On January 7, I participated in a Facebook Live event to discuss my role as Head Coach at Episcopal Community Services and how the agency is helping people move out of poverty—for good.Our chief of programs, Arley Styer, and I fielded a number of questions about our agency, our work, and some of the challenges our participants face.
In case you missed yesterday’s Facebook Live, here are some of the points we covered:
Why do we need to innovate in this sector?
Poverty in 1960 in America was 15%. In 2019, it remains 15% with an income level of approximately $22,900—unadjusted for inflation since the early 1970s, with safety net programs available at higher income levels.
However, for every dollar of additional income, benefits are reduced a dollar fifty, with some programs phasing out abruptly, or cliffing. The social service sector while providing essential services has done little to lower the level of poverty in America. In the Philadelphia region, poverty is in the 26-27% level, the highest of any major city.
Innovation is necessary, as programs at scale have not moved the needle on poverty. As an agency, we have made a commitment and investment to innovate and find programs that give our participants the opportunity to move out of poverty and stay there. Our ambition is to create scalable programs and partnerships to drive this innovation.
What do you mean when you say ECS is moving into the change business?
One could look at the many of the programs in social services and government that serve individuals living in poverty and make the argument that they are more about maintaining individuals, rather than driving change in individuals’ economic levels. We provide maintenance programs that provide stability and prevention—as do many well run agencies. However, poverty remains the dominant domestic long-term challenge costing some $60,000 per individual per year according to Pew studies.
In addition, no one living in poverty wants to be in poverty. In fact, individuals living with poverty are some of the most resilient people I know. At ECS, our focus is to create programs that drive economic change in individuals’ lives.
The long-term sustainable way out of poverty is a job at or above a living wage with benefits and a career path. Simply put: That is the change want for our participants.
As a result of our strategic plan (where we identified intergenerational poverty as our focus), we have identified brain science-based approaches that support individuals in poverty in order to help them lift themselves out of poverty. This approach is currently in use in some 80 other agencies around the country and has been shown to have significant results.

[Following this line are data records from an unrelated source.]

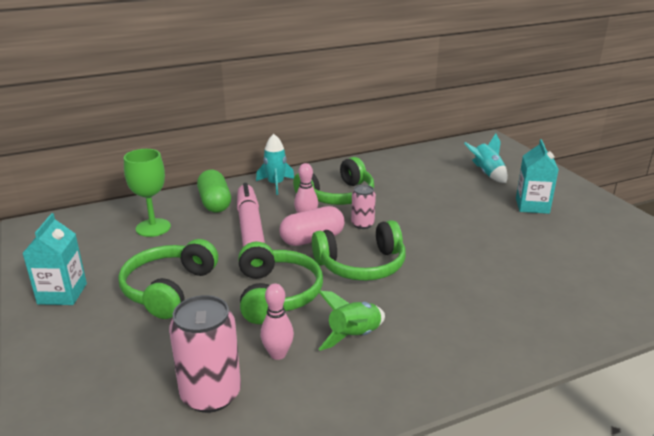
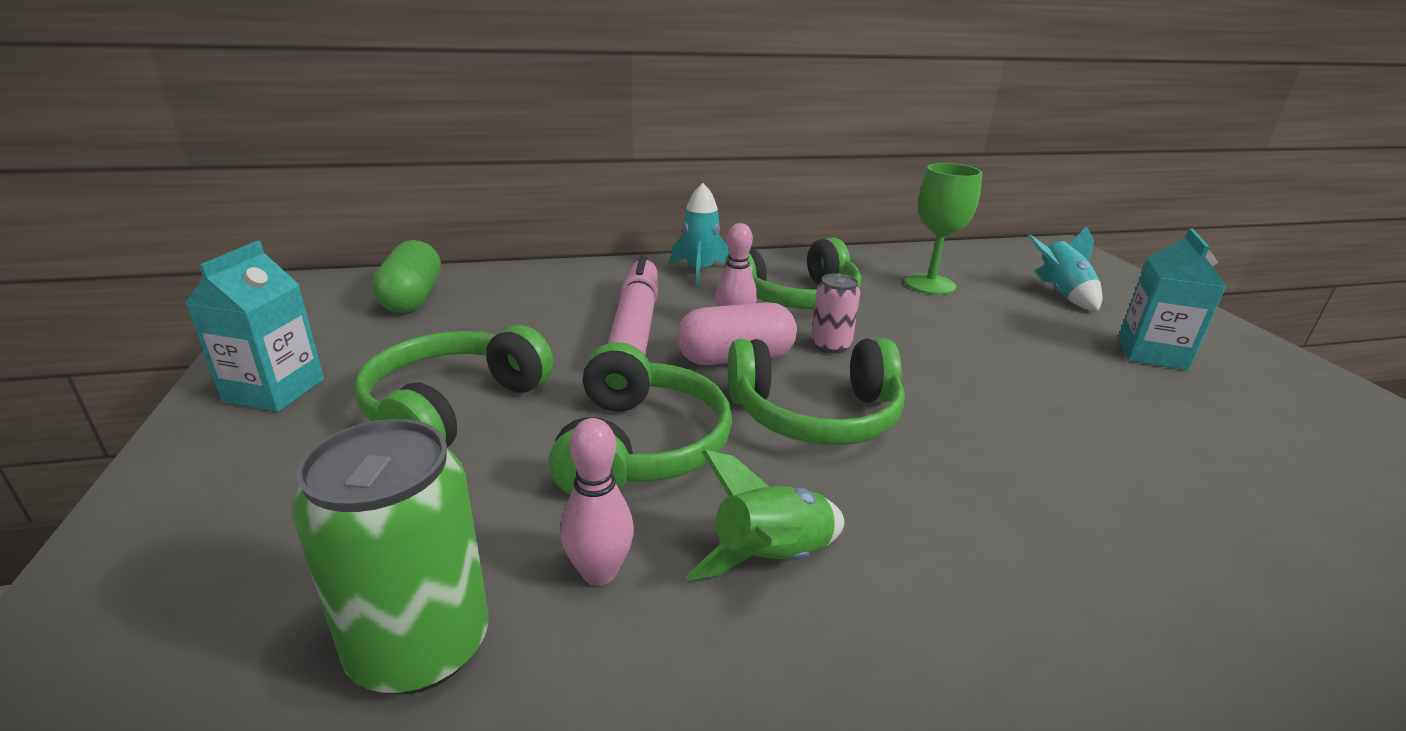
camera: 10 degrees right, 0 degrees up
(153, 228) = (480, 308): green goblet -> green goblet (930, 284)
(211, 394) = (420, 646): pink can -> green can
(215, 203) = (593, 285): green capsule -> green capsule (412, 298)

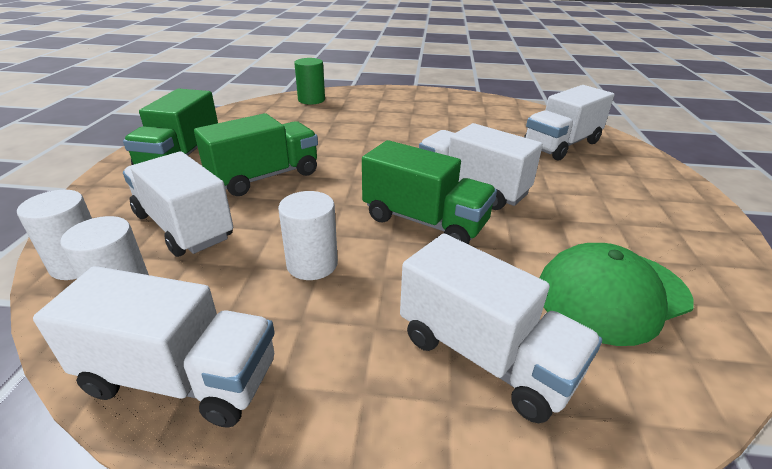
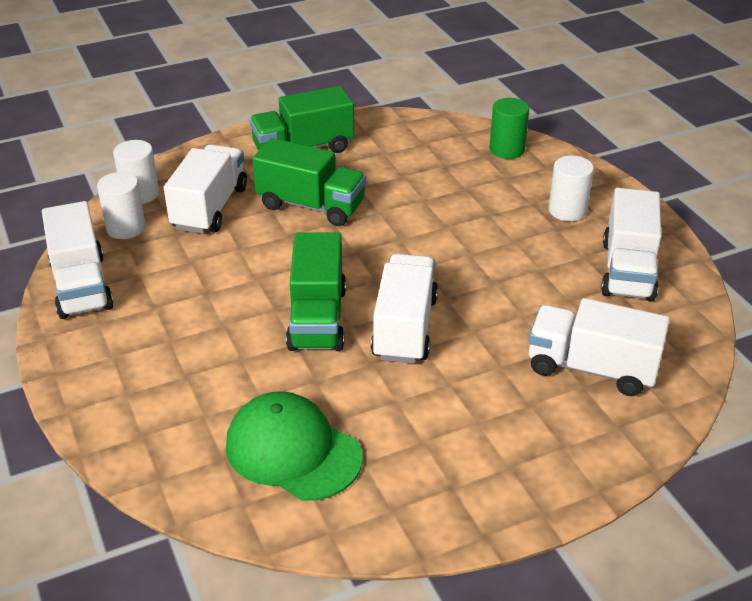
camera: 60 degrees right, 5 degrees up
(312, 264) = (212, 285): white cylinder -> white cylinder (567, 210)
(485, 356) = (174, 397): white truck -> white truck (627, 270)

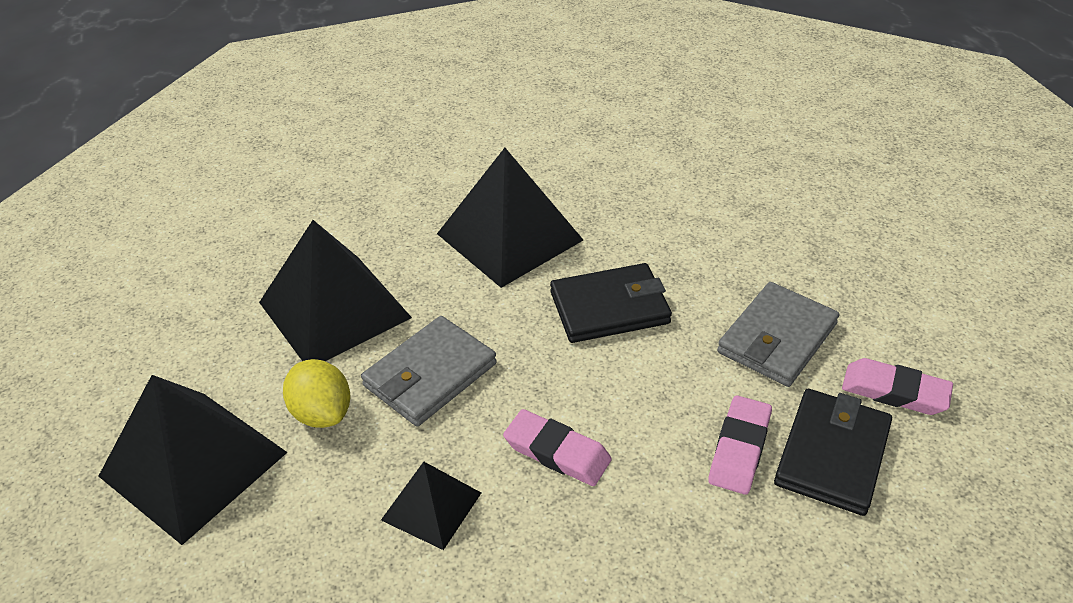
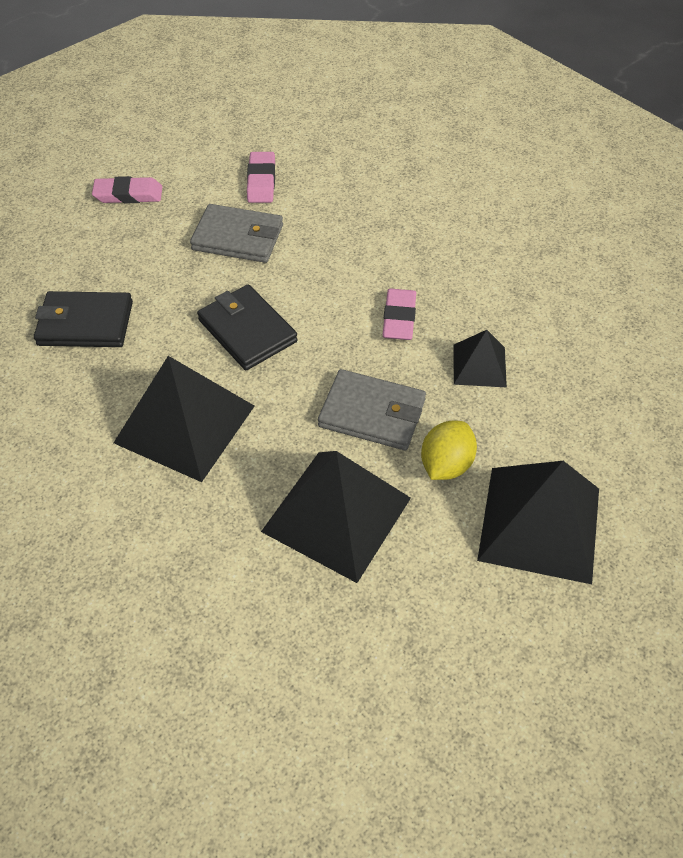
camera: 115 degrees left, 10 degrees up
(739, 449) = (346, 237): pink eraser -> pink eraser (128, 194)
(832, 454) = (327, 199): black wallet -> black wallet (85, 323)

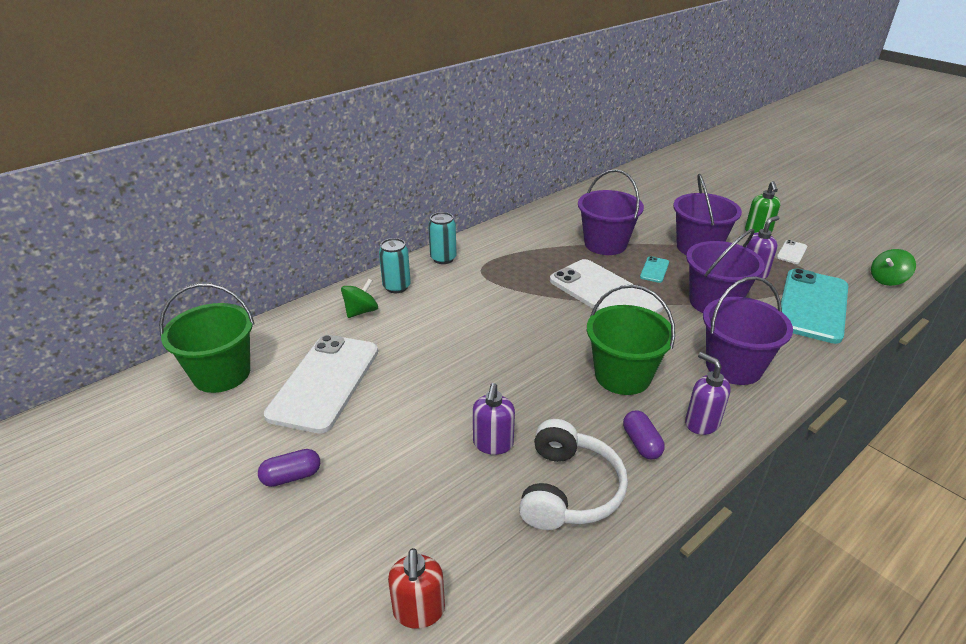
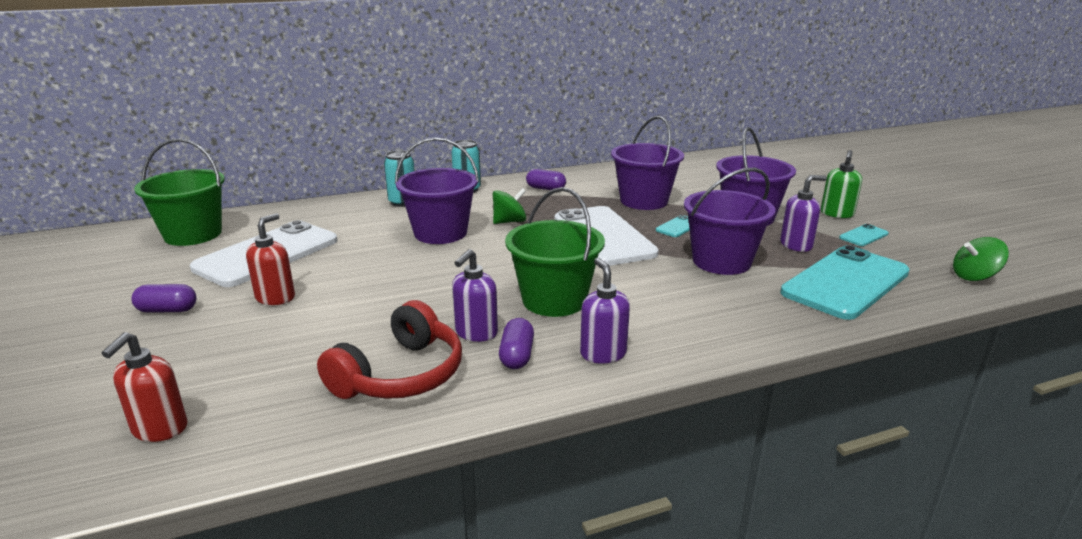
camera: 20 degrees right, 10 degrees down
(361, 311) = (352, 214): green spinning top -> green spinning top (509, 222)
(383, 434) = (275, 297): none -> red soap dispenser
(493, 444) = (365, 325): purple soap dispenser -> purple soap dispenser (476, 333)
(512, 244) = (546, 189): none -> purple capsule
(568, 490) = (400, 375): white headphones -> red headphones
(733, 366) = (690, 315): purple bucket -> purple bucket (440, 233)
(791, 252) = (863, 236): white phone -> turquoise phone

We are the only agency in Philadelphia using this approach. However, another change we hope to drive is to share our learnings and experiences and partner with other like-minded agencies. Maintenance has it place in our work, but long-term, we want to be in the change business.
You also refer to yourself as head coach. What is that in reference to?
The brain-based science that shapes our programs is based on a coaching model with financial incentives. Traditional case management often takes the form of telling a participant what to do or how to do an activity. Fill out this form; go to this agency; etc. To use the parable giving people a fish, coaching is about teaching people how to fish.
Our MindSet program uses coaching to help people assess where they are and what goals they have to improve their status. By coaching, setting goals, and providing financial rewards when goals are achieved, we teach people to fish.
My job is to hire and develop talent that is outstanding at this work, and to provide the best environment so they can do their best work. My title of Head Coach it is to remind my staff that we are all about coaching—not just our participants, but each other. It also gives me an opportunity to explain our focus as an agency to stakeholders after passing them my business card with this title printed.
Okay, last Dave-ism: What do you mean when you say we are working against the SPPs?
SPP is an acronym for “Stupid Public Policy.” Another part of our strategic plan is the creation of an advocacy effort in partnership with our stakeholders. Our focus is to advocate for changes to public policy and for regulations that are not in the best interest of our participants—and, in turn, our region. Many programs have not adapted with the times, and changes to them can and will drive significant impact at scale.
Internally we’ve been talking the three-legged stool of our programs: stability, prevention, and transformation. What do these mean to you? Do you think we need all of them?
Yes, we do need all of them. If you put these terms in the context of maintenance vs. change, it really frames out work. Remember, we have been at it for nearly 150 years, and many of our programs are well-established and well-regarded.
I think of our shelter and housing programs as providing stability for some of our most vulnerable participants. I think of our Out of School (OST) programs as prevention. They provide significant future opportunity for the student in our program as well as affordable childcare for working parents. Mindset and our workforce development program, the RISE Initiative, are all about driving economic transformation for individuals.
We also provide significant, and compassionate, volunteer opportunities through our senior visitation program, meal and gift delivery drives, and through various parish supported programs and partnerships.
And our coaching model is improving the quality of our work in all of our program areas—not just MindSet.
Over time, I would like the mix of stability, prevention, and transformation to shift more to transformational impact. As we partner with other agencies, I think just that will occur.